Segment Start: Input data

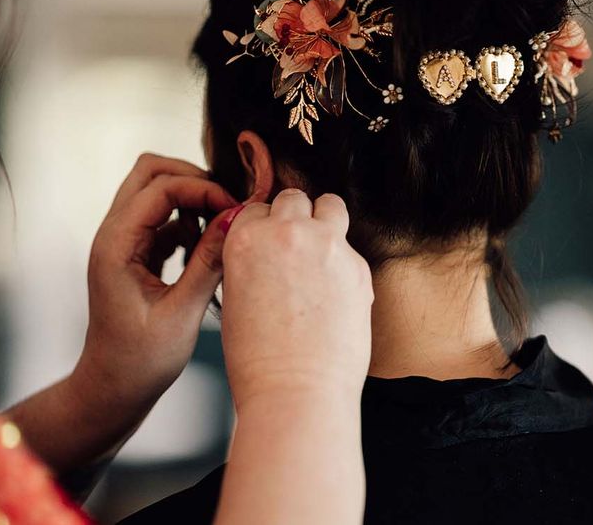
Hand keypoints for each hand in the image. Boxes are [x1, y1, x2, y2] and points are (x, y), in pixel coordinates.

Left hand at [72, 153, 238, 412]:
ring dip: (190, 197)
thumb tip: (236, 219)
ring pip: (155, 189)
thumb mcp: (182, 313)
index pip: (160, 188)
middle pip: (150, 172)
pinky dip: (187, 219)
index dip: (202, 190)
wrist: (113, 389)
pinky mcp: (135, 252)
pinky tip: (205, 248)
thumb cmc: (140, 361)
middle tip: (226, 205)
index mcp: (116, 246)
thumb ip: (209, 263)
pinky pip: (162, 215)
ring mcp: (122, 241)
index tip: (235, 211)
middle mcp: (113, 235)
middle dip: (193, 178)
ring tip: (218, 228)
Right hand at [220, 189, 373, 409]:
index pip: (256, 208)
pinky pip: (350, 247)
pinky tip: (337, 293)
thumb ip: (249, 262)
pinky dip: (344, 262)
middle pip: (294, 199)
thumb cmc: (258, 361)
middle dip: (294, 217)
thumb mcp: (234, 299)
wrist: (296, 393)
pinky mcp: (358, 265)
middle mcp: (286, 233)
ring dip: (325, 221)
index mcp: (246, 239)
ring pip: (330, 205)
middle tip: (295, 246)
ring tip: (322, 251)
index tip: (269, 243)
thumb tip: (265, 252)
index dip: (263, 227)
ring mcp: (326, 245)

Segment End: Input data

▶ Instructions to follow
Count up the lines in the records that contain the word "hand" and reply with that figure only.

▶ Answer below
3